My wife always gives my phone number for any transaction that she does outside. I keep receiving women customised recommendations at times. My sister does shopping for all of us from her account. She gets an assortment of recommendations. My friend uses my machine and search engine, and I get the recommendations and related ads. Everyone around is collecting the data and assigning them to identity. But, you know my but’s.

History is altered, the present is flawed and the future is at stake.
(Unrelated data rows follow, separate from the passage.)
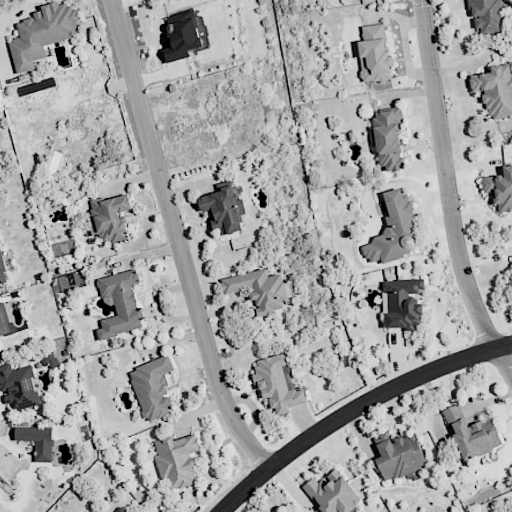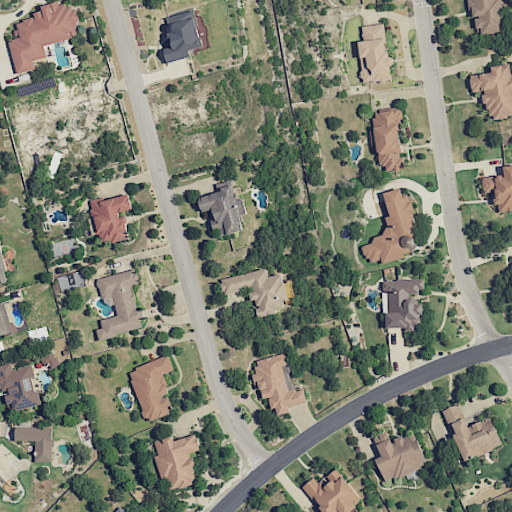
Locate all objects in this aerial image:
building: (349, 0)
building: (486, 16)
building: (42, 33)
building: (181, 35)
building: (374, 54)
building: (495, 90)
building: (387, 138)
building: (500, 187)
road: (449, 194)
building: (223, 208)
building: (111, 217)
building: (394, 231)
road: (177, 238)
building: (258, 290)
building: (402, 303)
building: (119, 304)
building: (4, 321)
building: (49, 359)
building: (276, 384)
building: (18, 386)
building: (152, 387)
road: (353, 407)
building: (471, 434)
building: (37, 441)
building: (399, 455)
building: (176, 460)
building: (332, 493)
building: (119, 510)
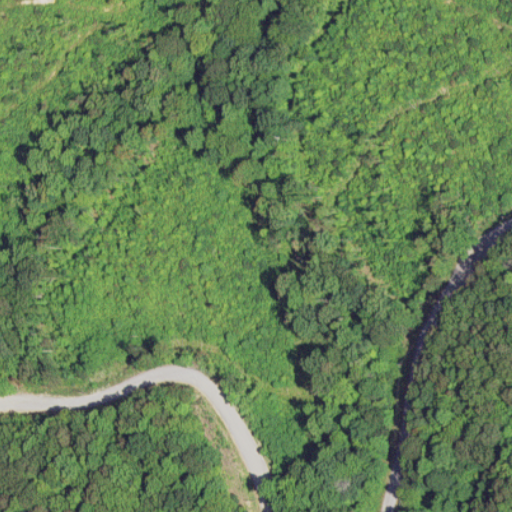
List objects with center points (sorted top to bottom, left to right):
road: (341, 483)
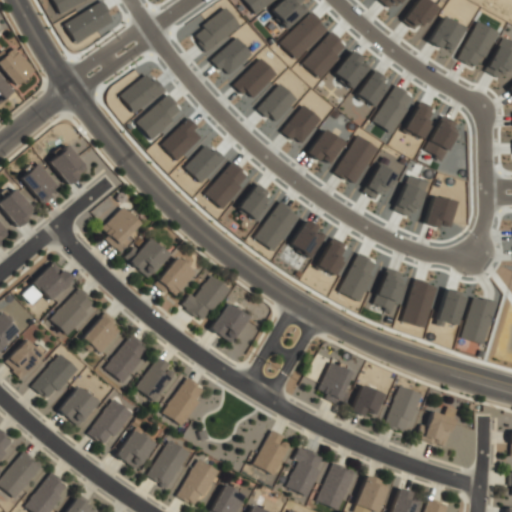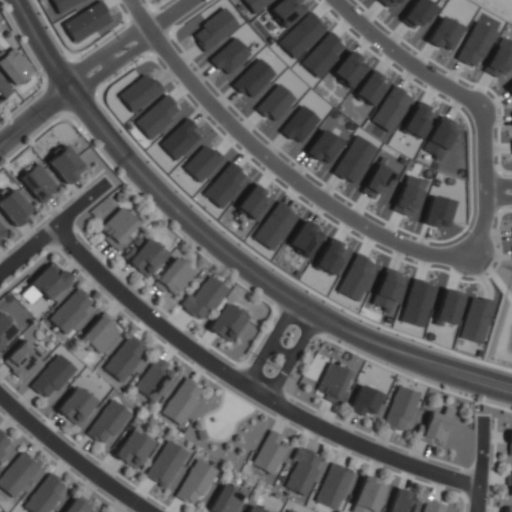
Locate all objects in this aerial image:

There is so much of fake data on the web. People easily copy and paste contents as if they own. Truth is unknown. Fakes go viral. Word ‘sad’ is considered to be an unhappy sentiment. Wishes are hardly heartfelt or real and are mostly forwards. The language used by many is horrible and has no true significance. Everyone wants feedback and everyone wants to take a survey, but everyone also wants to look good. Better in real or not, everyone wants to show best on the internet presence. The words are contextual and so are the conflicts. Most information is partial. While some are partial, many are not updated and are outdated. No one bothers to care about societal context and everyone needs data.

Everyone needs data because there are ready API to plot graphs and everyone wants to present graphs being least bothered about how relative it is to the societal context and truth.

It’s pathetic that data has led to shortcuts and these are not moral and upright. Forget the experimental data, for it is too limited to make any kind of analysis as compared to the real amount of data we have out there.

With all this terrifying data on the get and going, how accurate is our science on it?